Final answer:
Red dwarf stars are thoroughly mixed due to their convective nature, which uniformly circulates material throughout the star. Their small size and low mass result in the entire star being affected by the convective motions that enable continuous fusion and the creation of new elements throughout their lives, contributing to the cosmic recycling of elements.
Step-by-step explanation:
Red dwarf stars have interiors that are thoroughly mixed primarily because of their low mass and size. These stars are completely convective, meaning that the heat generated in the core is transferred throughout the star by the motion of the star's plasma.
This convective process extends from the core to the surface, creating a star that is homogeneous in composition because material is constantly being mixed.
Red dwarf stars are much smaller and more compact than larger stars like the Sun.
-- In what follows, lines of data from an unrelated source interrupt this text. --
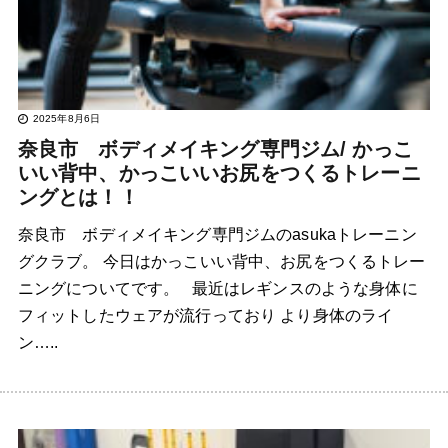
2025年8月6日
奈良市 ボディメイキング専門ジム/ かっこ
いい背中、かっこいいお尻をつくるトレーニ
ングとは！！
奈良市 ボディメイキング専門ジムのasukaトレーニン
グクラブ。 今日はかっこいい背中、お尻をつくるトレー
ニングについてです。 最近はレギンスのような身体に
フィットしたウェアが流行っており より身体のライ
ン…..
For example, Ross 614B, a red dwarf, has a surface temperature of 2700 K and only 1/2000 of the Sun's luminosity.
Because red dwarfs have low luminosity and low mass, their inner temperatures and pressures allow for convective motions that mix the entire contents of the star, different from how matter behaves in more massive stars where energy is often transferred by radiation in the outer layers.
During their extensive lifetimes, this thorough mixing allows for the uniform creation of new elements through nuclear fusion throughout their lifespan.
As the star ages and transforms into a red giant, further mixing can occur, leading to additional nuclear reactions and the creation of new elements. Thus, when these stars release their material into the galaxy, they contribute to the 'cosmic recycling plan,' providing the interstellar medium with freshly synthesized elements.